Источник:

Газетные статьи участников великих событий давно стали достоянием литературных архивов, и лишь три томика эренбурговской «Войны» продолжают волновать живой исторической сущностью друзей и недругов.

А четвертый томик Главлит не выпустил из своей пасти, рассыпав набор. Это было предвестьем трагедии, которую суждено было пережить знаменитой «Черной книге» — мечте Эренбурга, его нерожденному детищу.

Мнение американского истеблишмента

Через два десятилетия после безоговорочной капитуляции Третьего рейха, в обстановке открытой конфронтации Америки и коммунистической России, Илья Эренбург подвергался с различных сторон не менее яростным нападкам, чем в эпоху Йозефа Геббельса и Георгия Александрова. На сей раз его атаковали не «вечно вчерашние» немцы или русские националисты, а вполне добропорядочные англосаксы Р.Ф. Толивер и Т.Дж. Констебль, представляющие американский военно-исторический истеблишмент, ориентирующийся на НАТО и бундесвер, а в бундесвере, правда, Эренбурга не любили: он выступал, кроме всего прочего, против досрочного освобождения осужденных союзническими трибуналами, в том числе английским и американским, за преступления, совершенные в годы войны. Я выбрал Р.Ф. Толивера и Т.Дж. Констебля не случайно. Их точка зрения и сегодня господствует в Западной и Восточной Европе — отголоски ее слышны и в нашей стране. Даже радиостанция «Свобода», которая, казалось бы, должна выражать взвешенные мнения и придерживаться современного уровня понимания сложной общественной проблематики, нет-нет да впадает в негативный пафос по отношению к Эренбургу. Цитируя его знаменитое обращение к Сталину в феврале 1953 года, радиостанция акцентирует внимание слушателей не на неприкрытой оппозиции вождю, а на верноподданных стандартных фразах и принятых в то время оценках решения еврейского вопроса. А между тем дело шло о жизни и смерти сотен тысяч людей, о массовой депортации в отдаленные районы и о признании несуществующей вины за тоже не существовавшие деяния соплеменников.

Атака в стиле Эриха Хартманна

Приведу несколько фрагментов из книги о знаменитом летчике-истребителе, стараясь не комментировать их. Любой непредвзятый читатель сам сумеет определить правдивость и уместность используемых Р.Ф. Толивером и Т.Дж. Констеблем сравнений.

Эрих Хартманн — лучший, как утверждают западные исследователи, ас Второй мировой войны, сбивший, по немецкому счету, 352 самолета на Восточном фронте. Эрих Хартманн выработал свой индивидуальный стиль. Воздушную карусель он отрицал начисто. Набор высоты, пикирование на цель, немедленный уход. Сбил — сбил, не сбил — неважно. Главное остаться живым и невредимым. Бой прекращен! Если будет новая атака, то лишь по этому же принципу. Атакуй, сбивай и улетай. Ни в коем случае не ввязывайся в сражение. Трижды Герой Советского Союза Иван Кожедуб одержал победу в 62 воздушных боях, а Александр Покрышкин, награжденный тоже тремя Золотыми Звездами, добился 59 побед. Они ввязывались в воздушную карусель.

Задание:
Продолжите текст об Илье Эренбурге, начав сразу после его последнего предложения.

Исходные данные:

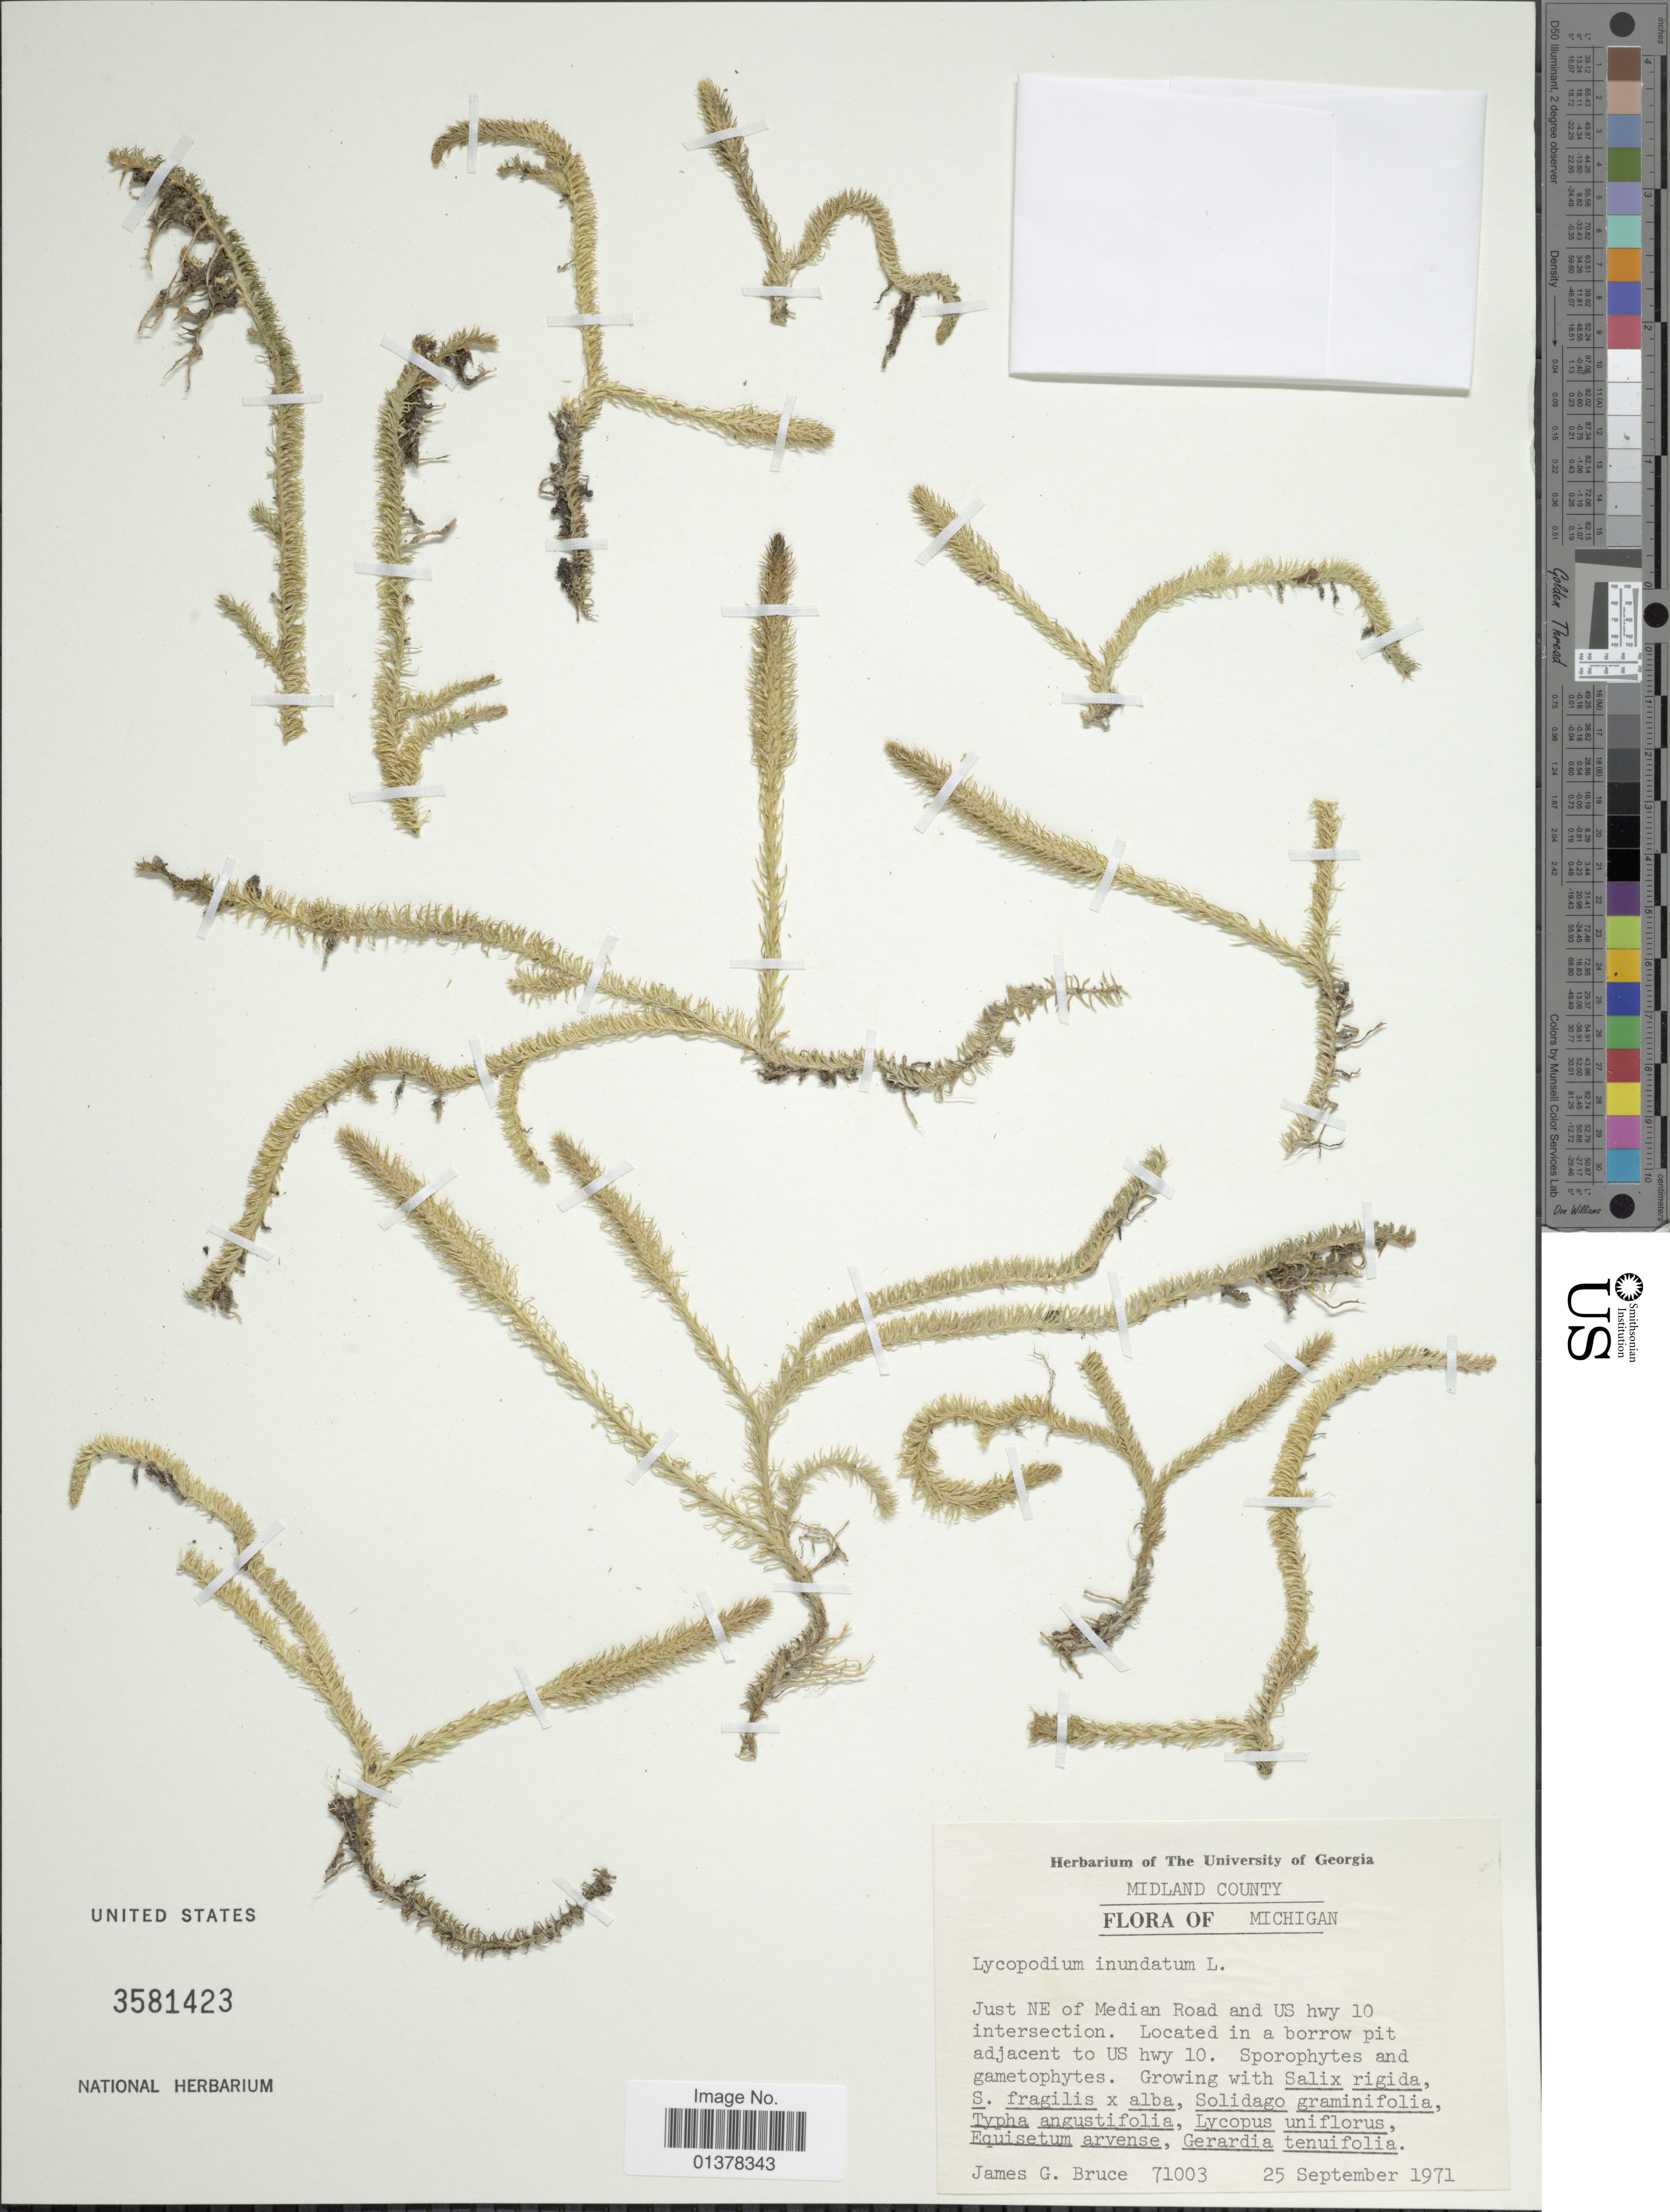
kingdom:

Ответ:
Р.Ф. Толивер и Т.Дж. Констебль используют хартманновский стиль атаки. Сюжетная подводка к общеизвестным событиям, мгновенно вброшенные в контекст обвинения и столь же внезапный уход от необходимости их подкрепить какими-нибудь серьезными фактами. Что и говорить! Стиль Хартманна его панегеристами выдержан отменно. Сейчас невозможно объяснить, почему особую ненависть у Р.Ф. Толивера и Т.Дж. Констебля вызвал именно Илья Эренбург.

Затхлый текст

«Деспоты, которые обращают миллионы добрых по природе людей в жестоких зверей, в современных условиях не могут обходиться без помощи пропагандистов — специалистов по созданию мифов и легенд, которые выдаются за правду. Геббельс выполнял эту роль в нацистской Германии. Илья Эренбург был советским Геббельсом. Красная армия потому начала свои зверства против немецкого гражданского населения, что Эренбург поднял настоящую истерию, призывая к мести.

От русских солдат требовали убивать фашистов, где только они их встречают, а также „брать гордых немецких женщин“, чтобы забыть о тяжести сражений».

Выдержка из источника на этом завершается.